What you need to do » Write the next part of the forum thread on termite damage and treatment below, beginning right after its final sentence.

Supplied text »
▶
I notice you have a double brick house and the mongrels still managed to get into the roof, amazing little bastards. At least you have all brick walls and concrete floors I wish i could say the same. I had brick veneer,  I would happilly swap your double brick with a bad roof for my wood subfloor and frame and roof that is now mostly mud veneer.  I seriously do hope you get some sense of "at least my situation is not as bad as that poor bastard" it is nice to know someone is worse off except when your the worst off one ( :  I suppose someone has to get that job, just wish it wast me  ( :  
I thank God that He has finally given me a sense of humor about this trial, though i am sure there is a good reason for having to go through it, I just dont know what it is yet i hope it is to improve my rough persona and help me empahasie with others. I sure can empathise with others in thise situation now ( :
Hope the best for your repairs.
cheers
Greg

----------


## marble

Gee Greg (I_hate_termites!), that really bites.
I wish you all the best of luck for your repairs.

----------


## snowyskiesau

While I've  no experience at repairing/replacing roofs ,  I'd be willing to give it a try. 
The property is in country NSW and I don't have a vehicle plus I've only just started a new job so  I  can't take the necessary time off from work.
Adding to the expense would be that I'd be getting no income from the property while I fix it but I'd still have the mortgage to pay not to mention my rent in Sydney.

----------


## San

Hi Marble,
It is important to treat termites as soon as activity has been located. Dusting, foaming or a liquid treatment to earthen leads are all accepted methods of termite treatment, and depending on your Termite Professional, these are the most common techniques. 
Unfortunately, where only a small amount of live termites can be located, effective treatment of termites involves aggregating enough into one enclosure for treatment before an effective transfer of treatment product can be passed on to eradicate the entire nest. This is where Your Termite Professional is a necessary part of your homes maintainance. They will locate any visible signs of activity, and provide treatment and preventative information to help you protect your investment. 
If you thought you had termites at one end of the house, and a treatable amount of live termites could not be located, then a bait should have been placed in the area to draw them out for treatment, and then possibly an integrated baiting system or chemical barrier depending on construction. 
We provide baits which can be self installed for spot treatments which will help you to locate and house an amount of termites, sufficient for a full colony kill. This is an afordable option for those who want to help clear their property of termite activity. 
Bugsy has mentioned the Exterra Baits, and rightly so. Exterra are installed as a full system to protect your property, and are very effective, although they always remain the property of the installation company or manufacturer and are quite expensive when you take monitoring costs into account.
◀
Data to examine »
▶
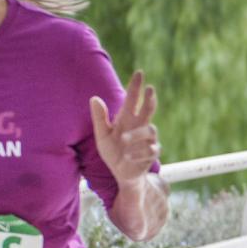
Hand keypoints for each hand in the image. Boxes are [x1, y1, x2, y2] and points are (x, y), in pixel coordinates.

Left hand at [90, 70, 159, 185]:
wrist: (121, 174)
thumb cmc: (113, 152)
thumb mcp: (102, 136)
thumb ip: (100, 118)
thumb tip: (94, 98)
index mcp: (127, 119)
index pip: (133, 99)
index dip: (136, 86)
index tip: (139, 73)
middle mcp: (140, 126)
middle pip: (149, 108)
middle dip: (150, 98)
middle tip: (150, 89)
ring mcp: (148, 139)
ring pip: (150, 129)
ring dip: (136, 134)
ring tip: (123, 140)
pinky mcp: (152, 153)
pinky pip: (150, 149)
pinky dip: (138, 152)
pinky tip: (128, 156)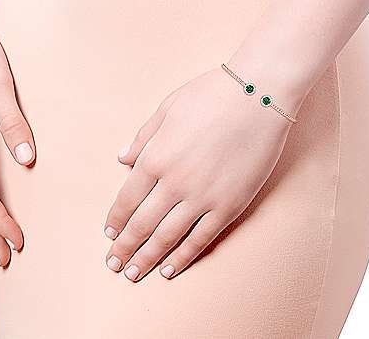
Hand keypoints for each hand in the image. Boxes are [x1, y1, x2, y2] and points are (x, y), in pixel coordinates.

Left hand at [104, 66, 295, 281]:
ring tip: (133, 274)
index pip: (127, 199)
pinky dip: (183, 257)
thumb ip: (143, 137)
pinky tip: (170, 270)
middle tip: (113, 264)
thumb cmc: (212, 95)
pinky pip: (201, 239)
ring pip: (167, 238)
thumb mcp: (168, 108)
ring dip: (147, 259)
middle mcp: (174, 183)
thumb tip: (122, 159)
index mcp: (156, 157)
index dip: (116, 220)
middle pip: (141, 224)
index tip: (109, 233)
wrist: (258, 96)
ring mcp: (203, 197)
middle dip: (124, 248)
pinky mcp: (230, 206)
◀
Exercise answer »
A chemical Barrier does not require any monitoring other than an annual termite inspection, and is active 24hrs a day for up to and exceeding 10 years, depending on the product used. 
Awareness is the key to termite dramas. We have a lot of termite information available on our website. If you would like the link posted, please let me know as I don't want to upset anyone and get banned. 
Cheers,
San

----------


## San

> Do you mean spraying or some sort of chemical treatment?
> We have the exterra- I know they are not preventative in any way though.

  The Exterra system can be called a preventative treatment as long as the baits are treated, and not neglected. Every treatment process should result in a colony elimination, preventing termites from infesting your property, colony by colony.

----------


## marble

Thanks San- I think that's why I'm peeved- I feel like these termite guys should have done more.  They baited, there was minimal activity to the bait, & then no sign of activity- I asked how could we be sure they were not eating another part of the house, which we've found out they obviously have been!

----------


## MikeT

Hello Marble,  Termites are a bugger aren't they.  I'm dealing with them myself at the moment.  I find the pest inspection industry is a bit self serving and with often no guarantees (without paying a fortune) and shoddy inspections I generally just do it myself now.  I had irregular inspections for a while and they never found the termites anyway, I did.  Had an old bloke do it who I trusted but he retired.  The replacement 'professional' company didn't do as good a job but did waste time and my money on a very glossy report.  (spent half the time and cost twice as much).  Since insurance won't pay out on termite damage there's no legal imperative to use professionals (unlike with electricians etc). 
The industry seems to be too much of a closed shop with the more effective treatments restricted to the industry players - and very exe.  Re the baiting systems.  Personally I don't want to kill the nest, just stop them getting in.  We back into the bush and are surrounded by trees and so they have a job to do out there - and anyway killing one nest doesn't stop another from attacking.  So an expensive option without any guarantess.  It could be the damage at one end of your house is from a different nest though less likely if you're in the middle of suburbia. 
Fortunately our house is raised with good floor access everywhere.  If your house is slab on ground then it can be very difficult but much can be done to make it easier.  Do you know how where they're getting in?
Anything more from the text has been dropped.